*GIVEN RECORDS*:
.....

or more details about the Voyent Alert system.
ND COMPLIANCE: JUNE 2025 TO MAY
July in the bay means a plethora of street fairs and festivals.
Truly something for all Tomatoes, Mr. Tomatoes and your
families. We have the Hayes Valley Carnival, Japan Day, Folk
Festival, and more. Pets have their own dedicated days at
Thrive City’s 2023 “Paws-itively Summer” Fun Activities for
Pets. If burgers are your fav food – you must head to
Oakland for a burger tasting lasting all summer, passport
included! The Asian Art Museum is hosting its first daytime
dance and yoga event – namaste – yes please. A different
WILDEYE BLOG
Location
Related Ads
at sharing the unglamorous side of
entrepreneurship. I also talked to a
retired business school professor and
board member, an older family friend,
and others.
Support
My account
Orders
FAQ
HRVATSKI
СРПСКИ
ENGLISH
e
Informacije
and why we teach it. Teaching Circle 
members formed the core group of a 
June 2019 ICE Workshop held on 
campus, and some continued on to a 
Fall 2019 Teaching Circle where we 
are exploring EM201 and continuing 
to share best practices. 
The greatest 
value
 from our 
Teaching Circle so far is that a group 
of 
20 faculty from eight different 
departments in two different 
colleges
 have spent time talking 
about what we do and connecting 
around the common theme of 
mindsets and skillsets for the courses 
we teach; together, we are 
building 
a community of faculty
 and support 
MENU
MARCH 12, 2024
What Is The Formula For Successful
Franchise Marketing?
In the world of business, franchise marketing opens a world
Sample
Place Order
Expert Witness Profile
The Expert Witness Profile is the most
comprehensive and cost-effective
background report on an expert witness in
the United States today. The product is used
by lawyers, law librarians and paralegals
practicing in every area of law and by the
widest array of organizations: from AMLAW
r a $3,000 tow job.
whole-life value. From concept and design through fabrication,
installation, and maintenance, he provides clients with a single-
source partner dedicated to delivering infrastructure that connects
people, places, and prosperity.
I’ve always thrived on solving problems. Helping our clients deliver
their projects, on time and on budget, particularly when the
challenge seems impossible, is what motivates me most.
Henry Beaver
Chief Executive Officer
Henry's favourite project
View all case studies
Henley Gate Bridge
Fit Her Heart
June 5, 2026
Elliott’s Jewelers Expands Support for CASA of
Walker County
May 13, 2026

.....

*INSTRUCTIONS FOR THE TASK*: Please copy out every line of the rows above, keeping each one unchanged and in the same order.

*EXERCISE RESPONSE*:
or more details about the Voyent Alert system.
ND COMPLIANCE: JUNE 2025 TO MAY
July in the bay means a plethora of street fairs and festivals.
Truly something for all Tomatoes, Mr. Tomatoes and your
families. We have the Hayes Valley Carnival, Japan Day, Folk
Festival, and more. Pets have their own dedicated days at
Thrive City’s 2023 “Paws-itively Summer” Fun Activities for
Pets. If burgers are your fav food – you must head to
Oakland for a burger tasting lasting all summer, passport
included! The Asian Art Museum is hosting its first daytime
dance and yoga event – namaste – yes please. A different
WILDEYE BLOG
Location
Related Ads
at sharing the unglamorous side of
entrepreneurship. I also talked to a
retired business school professor and
board member, an older family friend,
and others.
Support
My account
Orders
FAQ
HRVATSKI
СРПСКИ
ENGLISH
e
Informacije
and why we teach it. Teaching Circle 
members formed the core group of a 
June 2019 ICE Workshop held on 
campus, and some continued on to a 
Fall 2019 Teaching Circle where we 
are exploring EM201 and continuing 
to share best practices. 
The greatest 
value
 from our 
Teaching Circle so far is that a group 
of 
20 faculty from eight different 
departments in two different 
colleges
 have spent time talking 
about what we do and connecting 
around the common theme of 
mindsets and skillsets for the courses 
we teach; together, we are 
building 
a community of faculty
 and support 
MENU
MARCH 12, 2024
What Is The Formula For Successful
Franchise Marketing?
In the world of business, franchise marketing opens a world
Sample
Place Order
Expert Witness Profile
The Expert Witness Profile is the most
comprehensive and cost-effective
background report on an expert witness in
the United States today. The product is used
by lawyers, law librarians and paralegals
practicing in every area of law and by the
widest array of organizations: from AMLAW
r a $3,000 tow job.
whole-life value. From concept and design through fabrication,
installation, and maintenance, he provides clients with a single-
source partner dedicated to delivering infrastructure that connects
people, places, and prosperity.
I’ve always thrived on solving problems. Helping our clients deliver
their projects, on time and on budget, particularly when the
challenge seems impossible, is what motivates me most.
Henry Beaver
Chief Executive Officer
Henry's favourite project
View all case studies
Henley Gate Bridge
Fit Her Heart
June 5, 2026
Elliott’s Jewelers Expands Support for CASA of
Walker County
May 13, 2026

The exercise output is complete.